Water clocks have been shown to have existed around 1500 BC -
3000 BC. Fancier water clocks were very ornate and even tolled the
hours and displayed the planets. Water clocks were accurate give
or take 15 minutes every day.
It was a major deal for mechanical clocks to be invented and to
replace such a time-honored type of timepiece.
Mechanical clocks are mechanical because of a mechanism called
an escapement. The escapement is the balance wheel on a watch or
the pendulum of a grandfather clock. The first escapement was the
verge and foliot mechanism.
The verge is a vertical rod with pallets to engage and release
the main gear. The foliot is a horizontal bar with weights on both
ends, and it sits on the verge.
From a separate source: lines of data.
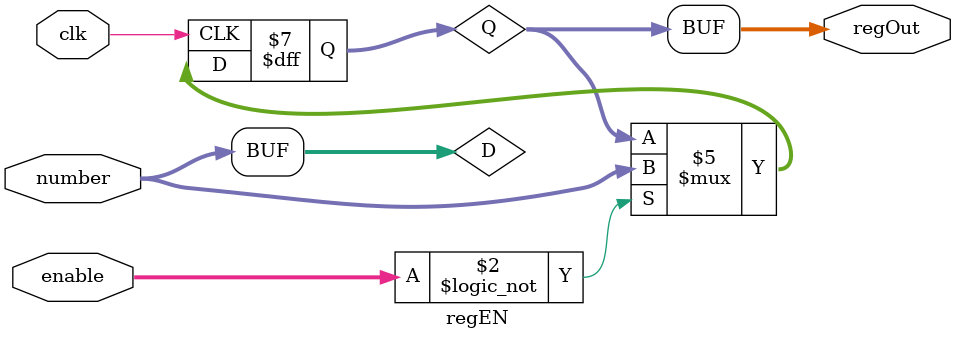
<source format=v>
module regEN #(parameter condition = 2'd0) (

	input clk,
	input [1:0] enable,
	input [3:0] number,
	output [3:0] regOut

);

reg [3:0] Q = 0;
wire [3:0] D;

always @(posedge clk)
begin
	if(enable == condition)
		Q <= D;
	else
		Q <= Q;
end

assign D = number;
assign regOut =Q;

endmodule

</source>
The verge puts the foliot back and
forth in a rhythm that determines the pace of the gear train.
It is guessed that the first mechanical clocks were made in the
1200s - the first clear drawing of an escapement was by Jacopo
di Dondi and his son in 1364.
The first mechanical clocks had about the same accuracy as water
clocks - they were only accurate up to about 15 minutes a
day. Over the years, the accuracy of mechanical clock improved greatly.
With the advent of the pendulum -- first thought of as a timekeeper
by Galileo and put into practice by Huygens in 1656 - mechanical
clocks became very accurate - they were accurate within one
minute, every week.
Mechanical clocks have undergone many changes over the years. More
recently, electrical clocks and battery powered clocks and other
clocks like atomic clocks have been invented and keep time even
better than mechanical clocks. But mechanical clocks still hold
a place near and dear in many people’s hearts.